---------- PAGE TEXT

Issue Details (XML | Word | Printable)

Key: CACHE-49
Type: New Feature New Feature
Status: Open Open
Priority: Major Major
Assignee: Lars Torunski
Reporter: Paul Rivers
Votes: 5
Watchers: 7
Operations

If you were logged in you would be able to see more operations.
OSCache

Add Http1.1 Compression (GZip) and increase efficiency

Created: 04/Aug/03 03:46 PM   Updated: 22/Oct/06 10:36 AM
Component/s: Filters
Affects Version/s: None
Fix Version/s: None

File Attachments: 1. Java Source File CacheFilter.java (10 kB)
2. Java Source File CacheFilter.java (10 kB)
3. Java Source File CacheHttpServletResponseWrapper.java (8 kB)
4. Text File GZIP.patch (7 kB)
5. Java Source File ResponseContent.java (5 kB)

Issue Links:
Related
 


 Description  « Hide
By adding support for compressing web pages using gzip to OSCache, you can:
1. Decrease the memory used by OSCache to cache web pages.
2. In situations where the cache is infrequently invalidated, reduce the amount of work the webserver does - smaller files means the webserver sends less data, and which takes less work.
2. Of course, increased load time for web pages for the end user and less use of bandwidth.

--------------------

YOUR TASKS.
1/ Answer these questions from the issue page:
(a) Who is listed as the reporter?
(b) Which component does the issue belong to?
(c) What size is the attached file GZIP.patch?
2/ Reproduce the issue page word for word from "Add Http1.1 Compression" to "CacheHttpServletResponseWrapper.java (8 kB)".
This material is not needed for any of the work.

---------- RECORDS SUPPLIED

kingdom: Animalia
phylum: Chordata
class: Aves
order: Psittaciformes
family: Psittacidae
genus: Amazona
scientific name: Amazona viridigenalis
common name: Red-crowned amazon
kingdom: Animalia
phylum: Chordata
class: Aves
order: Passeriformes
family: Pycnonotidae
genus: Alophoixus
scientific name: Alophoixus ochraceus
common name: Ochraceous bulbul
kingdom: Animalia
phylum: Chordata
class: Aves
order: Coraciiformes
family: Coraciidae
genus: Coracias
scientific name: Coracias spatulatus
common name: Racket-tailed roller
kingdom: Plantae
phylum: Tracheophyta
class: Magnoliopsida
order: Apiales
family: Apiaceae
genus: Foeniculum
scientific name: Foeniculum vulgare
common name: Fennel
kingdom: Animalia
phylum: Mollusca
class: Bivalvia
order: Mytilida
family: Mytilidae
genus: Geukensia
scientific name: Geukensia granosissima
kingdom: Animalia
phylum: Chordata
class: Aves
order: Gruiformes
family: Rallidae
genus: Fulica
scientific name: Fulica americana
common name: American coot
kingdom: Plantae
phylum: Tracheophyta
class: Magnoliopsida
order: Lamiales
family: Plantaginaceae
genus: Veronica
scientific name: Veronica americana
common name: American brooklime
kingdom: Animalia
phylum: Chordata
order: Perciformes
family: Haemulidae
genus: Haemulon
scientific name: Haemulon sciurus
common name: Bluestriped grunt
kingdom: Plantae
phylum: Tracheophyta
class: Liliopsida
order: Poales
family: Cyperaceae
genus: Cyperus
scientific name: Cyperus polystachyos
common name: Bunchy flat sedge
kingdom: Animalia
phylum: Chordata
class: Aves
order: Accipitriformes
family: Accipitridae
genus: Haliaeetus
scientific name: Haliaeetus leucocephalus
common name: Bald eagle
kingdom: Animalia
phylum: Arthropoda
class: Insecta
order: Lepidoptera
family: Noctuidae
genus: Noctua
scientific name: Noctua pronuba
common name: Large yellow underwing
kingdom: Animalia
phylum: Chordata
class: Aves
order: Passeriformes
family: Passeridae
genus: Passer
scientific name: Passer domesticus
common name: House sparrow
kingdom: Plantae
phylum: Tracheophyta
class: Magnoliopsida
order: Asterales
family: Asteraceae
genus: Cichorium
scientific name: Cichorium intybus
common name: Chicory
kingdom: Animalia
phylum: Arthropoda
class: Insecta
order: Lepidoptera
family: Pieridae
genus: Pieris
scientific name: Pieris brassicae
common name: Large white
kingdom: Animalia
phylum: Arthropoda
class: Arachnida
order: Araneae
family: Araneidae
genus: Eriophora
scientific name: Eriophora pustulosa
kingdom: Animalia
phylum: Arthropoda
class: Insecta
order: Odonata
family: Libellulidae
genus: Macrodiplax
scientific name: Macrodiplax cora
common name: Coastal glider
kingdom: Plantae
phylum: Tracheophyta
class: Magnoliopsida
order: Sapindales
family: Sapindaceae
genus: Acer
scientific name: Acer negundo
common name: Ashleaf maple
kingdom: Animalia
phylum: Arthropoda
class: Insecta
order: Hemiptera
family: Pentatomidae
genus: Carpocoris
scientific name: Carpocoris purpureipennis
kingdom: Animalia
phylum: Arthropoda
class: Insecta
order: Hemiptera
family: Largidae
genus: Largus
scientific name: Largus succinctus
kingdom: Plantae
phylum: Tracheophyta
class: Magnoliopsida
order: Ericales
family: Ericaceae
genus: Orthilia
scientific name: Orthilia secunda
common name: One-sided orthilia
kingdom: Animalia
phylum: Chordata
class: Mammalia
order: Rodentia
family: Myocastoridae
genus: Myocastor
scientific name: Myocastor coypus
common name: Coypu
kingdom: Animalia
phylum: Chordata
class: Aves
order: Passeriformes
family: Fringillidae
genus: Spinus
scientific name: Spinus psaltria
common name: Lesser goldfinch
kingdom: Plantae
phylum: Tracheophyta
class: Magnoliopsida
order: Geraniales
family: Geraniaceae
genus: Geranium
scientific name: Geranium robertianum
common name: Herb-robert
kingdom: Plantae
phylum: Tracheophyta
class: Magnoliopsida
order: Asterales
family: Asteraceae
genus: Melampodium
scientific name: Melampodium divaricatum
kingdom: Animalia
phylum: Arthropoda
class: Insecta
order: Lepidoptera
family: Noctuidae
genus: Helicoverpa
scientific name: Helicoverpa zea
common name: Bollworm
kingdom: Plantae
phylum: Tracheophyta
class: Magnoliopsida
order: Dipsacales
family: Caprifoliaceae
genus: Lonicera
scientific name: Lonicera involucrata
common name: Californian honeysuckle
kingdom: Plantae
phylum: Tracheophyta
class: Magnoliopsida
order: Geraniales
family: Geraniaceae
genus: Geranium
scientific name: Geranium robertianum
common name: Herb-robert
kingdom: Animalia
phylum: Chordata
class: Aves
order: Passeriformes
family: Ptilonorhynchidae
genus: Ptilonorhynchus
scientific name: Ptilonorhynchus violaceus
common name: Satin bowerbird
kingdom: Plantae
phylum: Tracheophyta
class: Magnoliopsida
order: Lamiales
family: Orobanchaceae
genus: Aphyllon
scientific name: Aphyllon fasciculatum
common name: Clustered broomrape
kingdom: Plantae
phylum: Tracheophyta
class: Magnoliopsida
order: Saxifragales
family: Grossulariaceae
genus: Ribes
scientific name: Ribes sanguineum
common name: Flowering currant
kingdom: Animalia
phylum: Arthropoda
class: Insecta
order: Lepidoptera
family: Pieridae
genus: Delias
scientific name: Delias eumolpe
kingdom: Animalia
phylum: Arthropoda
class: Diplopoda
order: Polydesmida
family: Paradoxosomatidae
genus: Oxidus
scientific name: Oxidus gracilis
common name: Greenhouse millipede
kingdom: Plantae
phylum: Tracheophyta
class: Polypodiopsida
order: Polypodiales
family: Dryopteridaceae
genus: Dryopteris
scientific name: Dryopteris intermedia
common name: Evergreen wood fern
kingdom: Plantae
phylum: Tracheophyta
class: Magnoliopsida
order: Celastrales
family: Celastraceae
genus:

--------------------

EXPECTED ANSWERS.
1/
(a) Paul Rivers
(b) Filters
(c) 7 kB

2/
Add Http1.1 Compression (GZip) and increase efficiency

Created: 04/Aug/03 03:46 PM   Updated: 22/Oct/06 10:36 AM
Component/s: Filters
Affects Version/s: None
Fix Version/s: None

File Attachments: 1. Java Source File CacheFilter.java (10 kB)
2. Java Source File CacheFilter.java (10 kB)
3. Java Source File CacheHttpServletResponseWrapper.java (8 kB)